A higher-level view on this issue.

TLS has been designed as a protocol that allows two entities to communicate securely over a network controlled by an adversary, including abusive authorities.

“But we (the (network) authorities) are the good guys, and we need to break the guarantees TLS provides so we can catch criminals – and here is how we propose to break TLS-1.3”. 

Considering that unless at least one of the end-points chooses to comply with the “rules” it will not work – the claim that this measure is to help the good guys does not sound very candid.

Who is the intended target of this mechanism? What kind of criminals is it supposed to catch/detect? Surely not the malware that penetrated your infrastructure and tries to “call home”?

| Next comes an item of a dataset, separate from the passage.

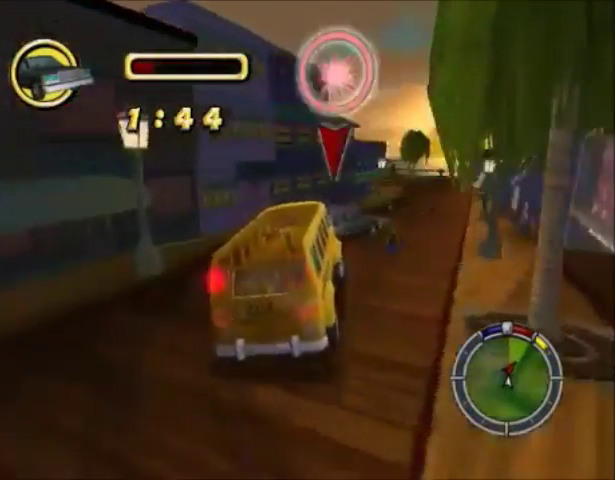
{"buttons": ["CROSS"], "left_stick": "right", "right_stick": "center", "events": []}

History shows that criminals violate laws, regulations, and even network protocols (:-) – that’s why they called criminals. Criminals also proved capable of creating quite sophisticated malware. The proponents of the “broken TLS” somehow expect that those criminals would use weakened crypto for the convenience of the network police. How much sense does this make? Experience shows that criminals use not just cutting edge – bleeding edge crypto. For example, consider Confiker. Plus, there are many ways to foil this proposed mechanism – for example, super-encrypting the data before transmission.

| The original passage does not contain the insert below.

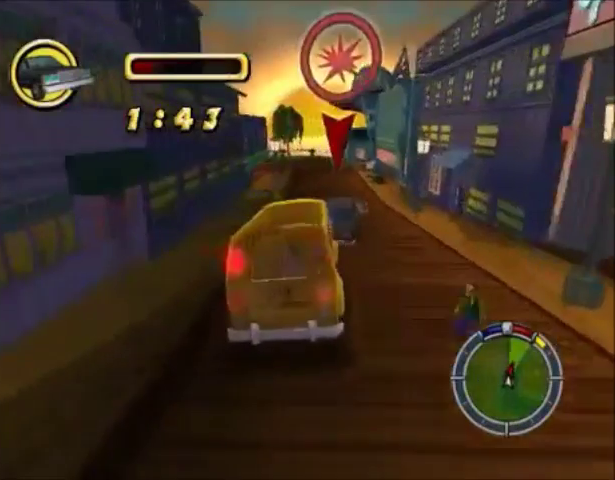
{"buttons": ["CROSS"], "left_stick": "center", "right_stick": "center", "events": [[66, "left_stick", "center"]]}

Then there’s an issue of the abuses. First, not all of the “legitimate” authorities are “good guys” (all the time :). Second, I’m not aware of any “network security” tool that hasn’t been subverted at some point in time. 

The likely result of the “static-dh-…” proposal is improved mass surveillance by authorities, and exploits of this mechanism by the organized crime.
To those who need that surveillance: stay with TLS-1.2. An important goal of TLS-1.3 is preventing the possibility of this surveillance.

To everybody: you can’t have your cake and eat it too. 
Either you have PFS and the bad guys will benefit from it too (so you need to detect and fight them using other methods), or only the bad guys have PFS and you might [0] detect them because their “protection quality” stands out amidst the ocean of the automatically-inspected & censored traffic.

[0] “Might” rather than “would”. Because there are well-known ways of hiding the presence of encryption, at the cost of increase of the ciphertext size. The hope that the encrypted traffic would stand out is unfounded. Considering how fast the attack sophistication is evolving, the likelihood that “they” would employ other countermeasures, but ignore this one is fairly low.